Still, for an ailing program, more money never hurt.
"A lot of people are putting their money where their mouth is," Bello said.
Then he added: "We're gonna win. Period."
Winning
There have been heartbreakers. Colby in 2010, 42-41. Middlebury in 2011, 19-17. Colby in 2012, 21-14. Bowdoin in 2013, 13-10. One more break in any one of those games, and "The Streak" would be a thing of the past.
Although Civetti and his players make no excuses for their poor performance, the explanations go beyond a lack of execution. Tufts has been short on talent in its junior and senior classes, a problem that can be traced to past recruiting efforts, off-the-field issues and natural attrition.
A recent study conducted by the university showed that approximately 55 percent of the Jumbos' starters this season were freshmen and sophomores. On other NESCAC teams, that number was typically between 15 and 25 percent.
There were some encouraging signs from freshmen this season, particularly at the skill positions. Running back Chance Brady averaged 5.7 yards on 40 carries before suffering a high ankle sprain in Week 6. Quarterback Alex Snyder filled in for injured junior Jack Doll in Week 5 and threw for 302 yards and four touchdowns at Williams. Ben Berey and Mike Rando each found a home in the slot, combining for 50 catches. Defensive back Mike Stearns led the secondary with 63 tackles and four pass breakups.
But as Bello and others were quick to point out, the Jumbos were overmatched at the line of scrimmage, recording just seven sacks and surrendering 26. They averaged 11.8 points per game and surrendered 35.4.
The young team will get better in time. Next season, the Jumbos expect to return with 10 of 11 starters on both offense and defense. There is nowhere to go but up.
"As these players gain more experience and new classes of student-athletes are recruited, Tufts football will continue to improve every season," Monaco told the Daily in an email.
Monaco and Gehling seem committed to Civetti and his plan. While no official decision has been made regarding Civetti's job status, he will almost certainly be given another year to turn things around.
"I believe we are fortunate to have strong leadership in coach Civetti," Monaco said. "[The football program has] my support, and I look forward to celebrating many wins with them in the future."
Now, Civetti's job is to make his third recruiting class his best one yet. The administration is committed to achieving that goal the right way.
"There have been some schools in the conference that I think have gone this route at times - an approach that says, 'We're gonna try to fix our football program by admitting a whole lot of people who are significantly below the academic standards of the institution,'" Gehling said. "That may work competitively, but to me it's a short-term fix. It will end up blowing up in your face in time."
Due to NESCAC rules, Coffin explained, there's not much room to maneuver anyway.
"I think we give leeway as we can, but there's leeway and there is a conference guideline that we have to follow," he said. "Our conference administrator is watching the data."

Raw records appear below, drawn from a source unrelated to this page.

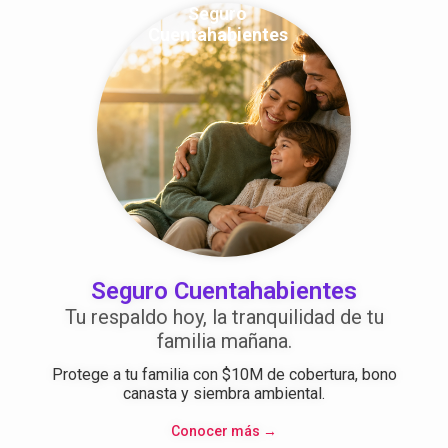
Seguro
Cuentahabientes
Seguro Cuentahabientes
Tu respaldo hoy, la tranquilidad de tu
familia mañana.
Protege a tu familia con $10M de cobertura, bono
canasta y siembra ambiental.
Conocer más →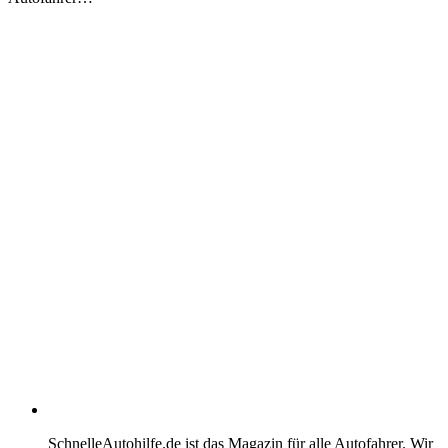
SchnelleAutohilfe.de ist das Magazin für alle Autofahrer. Wir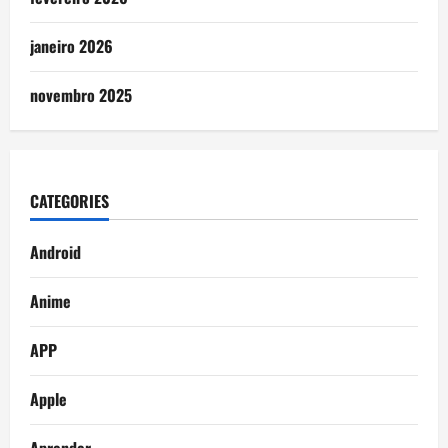
janeiro 2026
novembro 2025
CATEGORIES
Android
Anime
APP
Apple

Without lowering academic standards and without pouring an excessive amount of money into one team, rebuilding a battered football program can take years.
"It takes a while to turn the aircraft carrier around, and if there's an aircraft carrier in the sports arena, it's the football team," Bello said, referring to the team's size and cost. "But I do think we'll see a significant change of fortune next year relative to wins and losses."
"There's no doubt in my mind that we are going to turn the corner," Gehling said. "And when we turn the corner, I believe we'll turn it in a big way."
The question is, when will it happen? The Jumbos believe it will be next year on Sept. 20, when they host Hamilton for the first time since Sept. 25, 2010 - the last time Tufts won a football game, 1,151 days ago.
They have 305 days to prepare.
"It's a long time between now and then," Civetti said. "It can't get here fast enough."